The Salafi warns that Germany, by supporting Israel and participating in operations in Afghanistan, is a clear target for his fellow Islamists. He claims he himself would never move against his "second home," but he warns that "Germany should be afraid of being attacked."

Struggle for Global Influence

Salafis from the Gaza Strip first stepped into the global spotlight in March 2007, when jihadis from Jaish al-Islam (Army of Islam) kidnapped BBC journalist Alan Johnston, who was based in the Gaza Strip. The group is a small faction among Salafis. They held Johnston hostage for four months, threatening to kill him and showing images of him wearing a suicide belt. Abu Mustafa says it was a legitimate tactic in the struggle for Islam. "It was nothing personal. It was a message to the West that they should release imprisoned Muslims." For the moment, he adds reassuringly, foreign journalists are not in danger in the Gaza Strip.

Indeed, Abu Mustafa says, he and his comrades in arms realize they need to be patient. There's a long way to go before they can begin their struggle for global influence. First, they have to take care of an enemy closer to home: Hamas.

So far, Hamas has done what it can to keep the Salafis under control. They know the ultra-radicals are just waiting to take over Hamas' position of leadership. "They are traitors," Abu Mustafa says of Hamas. "Compared to us, they are Islamism lite."

Nevertheless, he's willing to be merciful. "We will give them the chance to turn away from the false path," he says. And what happens if they don't take up the offer? "Then there will be confrontation," Abu Mustafa promises, bringing his fists together. Still, he doesn't think it likely that the Salafis will have to take up arms against Hamas. "It won't be necessary. They will destroy themselves."

Power Struggle

His explanation is clear. "For many people in Gaza, Hamas embodied the promise of a good, Islamic lifestyle," Abu Mustafa says. But once the group seized power in the Gaza Strip over a year ago, many were disappointed. Of the 10 defectors who call him everyday, many of them are Hamas fighters, he claims. "These are tough men and they have insider knowledge. They will be very useful should it come to a power struggle."

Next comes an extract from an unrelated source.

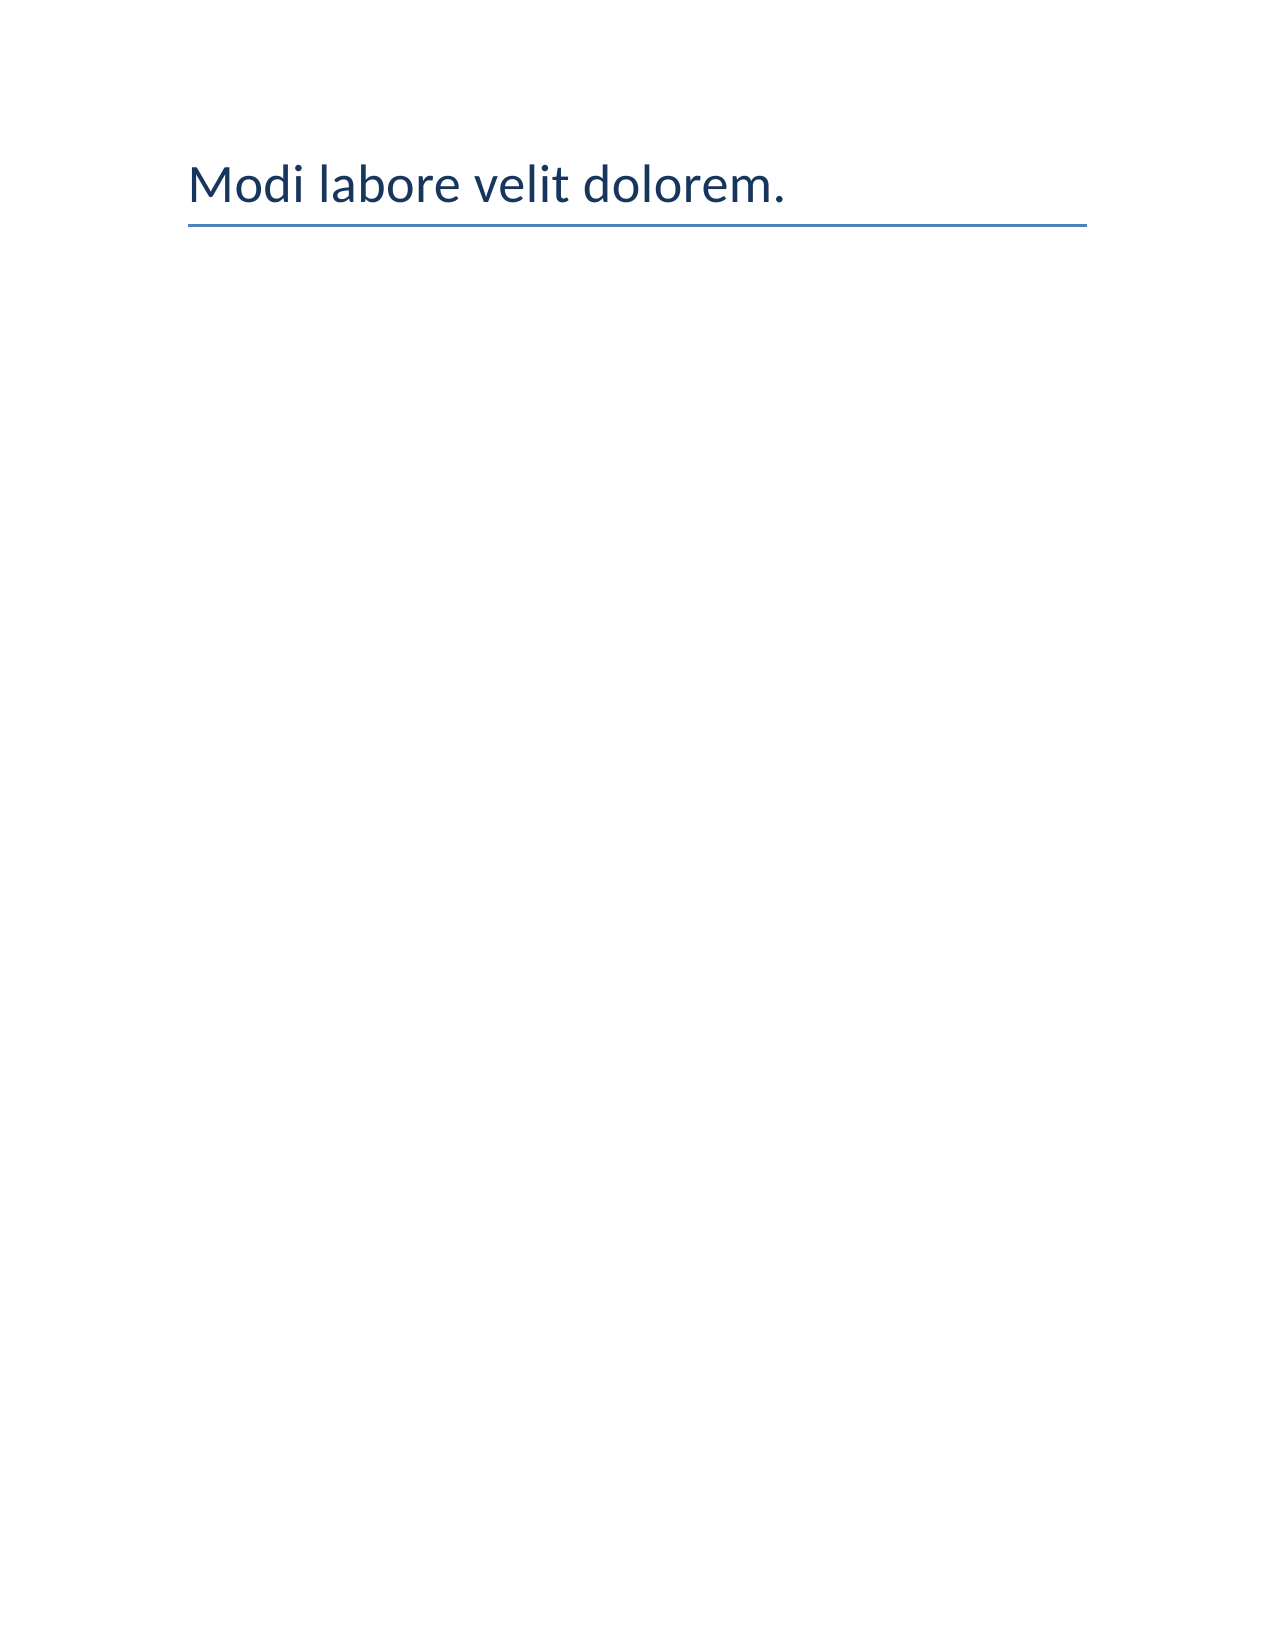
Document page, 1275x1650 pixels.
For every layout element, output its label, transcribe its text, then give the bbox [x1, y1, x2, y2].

The group's greatest sin, says Abu Mustafa, who is also the father of two children, is its effort to bring Islam and democracy together. "Hamas represents an American style of Islam. They have tried to curry favor." Which is not such a bad thing for Abu Mustafa and his Salafis. "Hamas is like a block of ice in the sun," he says. "Every minute they get smaller -- and we get larger."

Abu Mustafa's broken leg and the scars on his right hand are the result of an Israeli rocket attack. In January, he and a few of his comrades fired rockets across the border into Israel. Afterwards, as they were heading home, an Israeli missile hit them.

Four men were injured and one, as Abu Mustafa says, became a martyr. The fact that his leg still hurts six months later is something he bears with stoicism. "It is not important how one feels in this life, rather whether one enters paradise or hell after death," he says.

For his part, Abu Mustafa claims he is not afraid of death. He says he is not fighting for worldly things. And he hopes he will fall in the struggle for his beliefs.

"On the other hand," he says before pushing himself up and limping back to his car, "I would love to see my daughter wed. Maybe she will marry first, and then I will become a martyr."